## Task inputs
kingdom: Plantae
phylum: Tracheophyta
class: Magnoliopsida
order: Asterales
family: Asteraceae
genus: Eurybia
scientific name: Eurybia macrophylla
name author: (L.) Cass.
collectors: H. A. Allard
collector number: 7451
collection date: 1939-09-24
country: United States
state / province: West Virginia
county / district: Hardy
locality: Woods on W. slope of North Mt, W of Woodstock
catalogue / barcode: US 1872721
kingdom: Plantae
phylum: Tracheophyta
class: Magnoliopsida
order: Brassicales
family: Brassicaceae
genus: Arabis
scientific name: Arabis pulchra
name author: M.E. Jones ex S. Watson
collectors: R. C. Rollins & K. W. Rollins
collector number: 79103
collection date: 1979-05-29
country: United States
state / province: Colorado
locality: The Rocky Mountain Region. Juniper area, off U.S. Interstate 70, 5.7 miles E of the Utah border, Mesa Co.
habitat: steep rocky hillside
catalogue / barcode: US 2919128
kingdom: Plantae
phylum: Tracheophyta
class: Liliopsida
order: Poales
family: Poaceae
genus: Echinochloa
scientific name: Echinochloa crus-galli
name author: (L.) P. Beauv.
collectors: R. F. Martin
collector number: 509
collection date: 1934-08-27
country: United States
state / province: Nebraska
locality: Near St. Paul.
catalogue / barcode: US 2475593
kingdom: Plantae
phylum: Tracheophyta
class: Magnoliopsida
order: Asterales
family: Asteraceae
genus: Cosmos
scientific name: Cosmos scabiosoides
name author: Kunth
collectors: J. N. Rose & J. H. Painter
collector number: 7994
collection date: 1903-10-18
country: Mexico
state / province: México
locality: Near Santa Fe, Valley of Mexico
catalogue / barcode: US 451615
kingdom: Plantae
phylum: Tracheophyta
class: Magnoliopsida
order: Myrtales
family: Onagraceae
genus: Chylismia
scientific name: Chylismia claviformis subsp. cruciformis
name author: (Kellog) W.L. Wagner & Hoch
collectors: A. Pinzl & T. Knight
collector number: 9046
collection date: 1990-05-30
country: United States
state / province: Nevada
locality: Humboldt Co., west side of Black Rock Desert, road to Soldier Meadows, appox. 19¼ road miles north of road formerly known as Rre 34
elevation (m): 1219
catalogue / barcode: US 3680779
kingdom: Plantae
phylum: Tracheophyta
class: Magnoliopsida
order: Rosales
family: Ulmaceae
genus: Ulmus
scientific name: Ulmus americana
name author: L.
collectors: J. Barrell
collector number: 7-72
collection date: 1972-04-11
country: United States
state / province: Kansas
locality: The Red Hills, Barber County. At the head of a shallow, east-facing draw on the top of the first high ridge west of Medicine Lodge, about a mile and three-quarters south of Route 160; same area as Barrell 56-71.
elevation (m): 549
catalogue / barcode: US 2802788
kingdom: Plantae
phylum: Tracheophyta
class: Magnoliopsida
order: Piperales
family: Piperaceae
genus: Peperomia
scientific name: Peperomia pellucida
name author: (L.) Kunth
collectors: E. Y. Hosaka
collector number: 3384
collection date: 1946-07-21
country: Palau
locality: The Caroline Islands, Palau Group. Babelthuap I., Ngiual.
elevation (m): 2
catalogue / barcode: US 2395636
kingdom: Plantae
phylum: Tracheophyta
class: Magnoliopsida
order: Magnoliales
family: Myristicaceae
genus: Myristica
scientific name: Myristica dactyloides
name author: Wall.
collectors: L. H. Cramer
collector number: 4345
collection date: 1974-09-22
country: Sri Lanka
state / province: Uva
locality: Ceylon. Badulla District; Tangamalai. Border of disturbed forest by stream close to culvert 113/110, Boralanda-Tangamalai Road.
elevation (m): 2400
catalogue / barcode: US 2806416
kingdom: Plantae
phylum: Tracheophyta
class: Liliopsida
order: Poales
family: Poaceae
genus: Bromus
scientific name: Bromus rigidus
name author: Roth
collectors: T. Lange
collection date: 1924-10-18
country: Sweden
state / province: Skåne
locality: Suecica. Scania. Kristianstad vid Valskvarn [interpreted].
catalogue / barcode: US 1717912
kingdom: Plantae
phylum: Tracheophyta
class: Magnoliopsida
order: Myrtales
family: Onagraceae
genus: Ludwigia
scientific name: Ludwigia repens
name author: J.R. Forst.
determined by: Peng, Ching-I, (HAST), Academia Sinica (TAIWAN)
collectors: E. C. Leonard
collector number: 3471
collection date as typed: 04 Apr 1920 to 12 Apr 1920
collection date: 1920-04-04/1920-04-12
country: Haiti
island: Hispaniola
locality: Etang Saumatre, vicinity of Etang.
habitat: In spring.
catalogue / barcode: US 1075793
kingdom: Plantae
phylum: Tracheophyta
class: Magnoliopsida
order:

## Task requirements
Reproduce all of the entries above, switching each "locality" to "site" and leaving everything else unchanged.

## Task response
kingdom: Plantae
phylum: Tracheophyta
class: Magnoliopsida
order: Asterales
family: Asteraceae
genus: Eurybia
scientific name: Eurybia macrophylla
name author: (L.) Cass.
collectors: H. A. Allard
collector number: 7451
collection date: 1939-09-24
country: United States
state / province: West Virginia
county / district: Hardy
site: Woods on W. slope of North Mt, W of Woodstock
catalogue / barcode: US 1872721
kingdom: Plantae
phylum: Tracheophyta
class: Magnoliopsida
order: Brassicales
family: Brassicaceae
genus: Arabis
scientific name: Arabis pulchra
name author: M.E. Jones ex S. Watson
collectors: R. C. Rollins & K. W. Rollins
collector number: 79103
collection date: 1979-05-29
country: United States
state / province: Colorado
site: The Rocky Mountain Region. Juniper area, off U.S. Interstate 70, 5.7 miles E of the Utah border, Mesa Co.
habitat: steep rocky hillside
catalogue / barcode: US 2919128
kingdom: Plantae
phylum: Tracheophyta
class: Liliopsida
order: Poales
family: Poaceae
genus: Echinochloa
scientific name: Echinochloa crus-galli
name author: (L.) P. Beauv.
collectors: R. F. Martin
collector number: 509
collection date: 1934-08-27
country: United States
state / province: Nebraska
site: Near St. Paul.
catalogue / barcode: US 2475593
kingdom: Plantae
phylum: Tracheophyta
class: Magnoliopsida
order: Asterales
family: Asteraceae
genus: Cosmos
scientific name: Cosmos scabiosoides
name author: Kunth
collectors: J. N. Rose & J. H. Painter
collector number: 7994
collection date: 1903-10-18
country: Mexico
state / province: México
site: Near Santa Fe, Valley of Mexico
catalogue / barcode: US 451615
kingdom: Plantae
phylum: Tracheophyta
class: Magnoliopsida
order: Myrtales
family: Onagraceae
genus: Chylismia
scientific name: Chylismia claviformis subsp. cruciformis
name author: (Kellog) W.L. Wagner & Hoch
collectors: A. Pinzl & T. Knight
collector number: 9046
collection date: 1990-05-30
country: United States
state / province: Nevada
site: Humboldt Co., west side of Black Rock Desert, road to Soldier Meadows, appox. 19¼ road miles north of road formerly known as Rre 34
elevation (m): 1219
catalogue / barcode: US 3680779
kingdom: Plantae
phylum: Tracheophyta
class: Magnoliopsida
order: Rosales
family: Ulmaceae
genus: Ulmus
scientific name: Ulmus americana
name author: L.
collectors: J. Barrell
collector number: 7-72
collection date: 1972-04-11
country: United States
state / province: Kansas
site: The Red Hills, Barber County. At the head of a shallow, east-facing draw on the top of the first high ridge west of Medicine Lodge, about a mile and three-quarters south of Route 160; same area as Barrell 56-71.
elevation (m): 549
catalogue / barcode: US 2802788
kingdom: Plantae
phylum: Tracheophyta
class: Magnoliopsida
order: Piperales
family: Piperaceae
genus: Peperomia
scientific name: Peperomia pellucida
name author: (L.) Kunth
collectors: E. Y. Hosaka
collector number: 3384
collection date: 1946-07-21
country: Palau
site: The Caroline Islands, Palau Group. Babelthuap I., Ngiual.
elevation (m): 2
catalogue / barcode: US 2395636
kingdom: Plantae
phylum: Tracheophyta
class: Magnoliopsida
order: Magnoliales
family: Myristicaceae
genus: Myristica
scientific name: Myristica dactyloides
name author: Wall.
collectors: L. H. Cramer
collector number: 4345
collection date: 1974-09-22
country: Sri Lanka
state / province: Uva
site: Ceylon. Badulla District; Tangamalai. Border of disturbed forest by stream close to culvert 113/110, Boralanda-Tangamalai Road.
elevation (m): 2400
catalogue / barcode: US 2806416
kingdom: Plantae
phylum: Tracheophyta
class: Liliopsida
order: Poales
family: Poaceae
genus: Bromus
scientific name: Bromus rigidus
name author: Roth
collectors: T. Lange
collection date: 1924-10-18
country: Sweden
state / province: Skåne
site: Suecica. Scania. Kristianstad vid Valskvarn [interpreted].
catalogue / barcode: US 1717912
kingdom: Plantae
phylum: Tracheophyta
class: Magnoliopsida
order: Myrtales
family: Onagraceae
genus: Ludwigia
scientific name: Ludwigia repens
name author: J.R. Forst.
determined by: Peng, Ching-I, (HAST), Academia Sinica (TAIWAN)
collectors: E. C. Leonard
collector number: 3471
collection date as typed: 04 Apr 1920 to 12 Apr 1920
collection date: 1920-04-04/1920-04-12
country: Haiti
island: Hispaniola
site: Etang Saumatre, vicinity of Etang.
habitat: In spring.
catalogue / barcode: US 1075793
kingdom: Plantae
phylum: Tracheophyta
class: Magnoliopsida
order:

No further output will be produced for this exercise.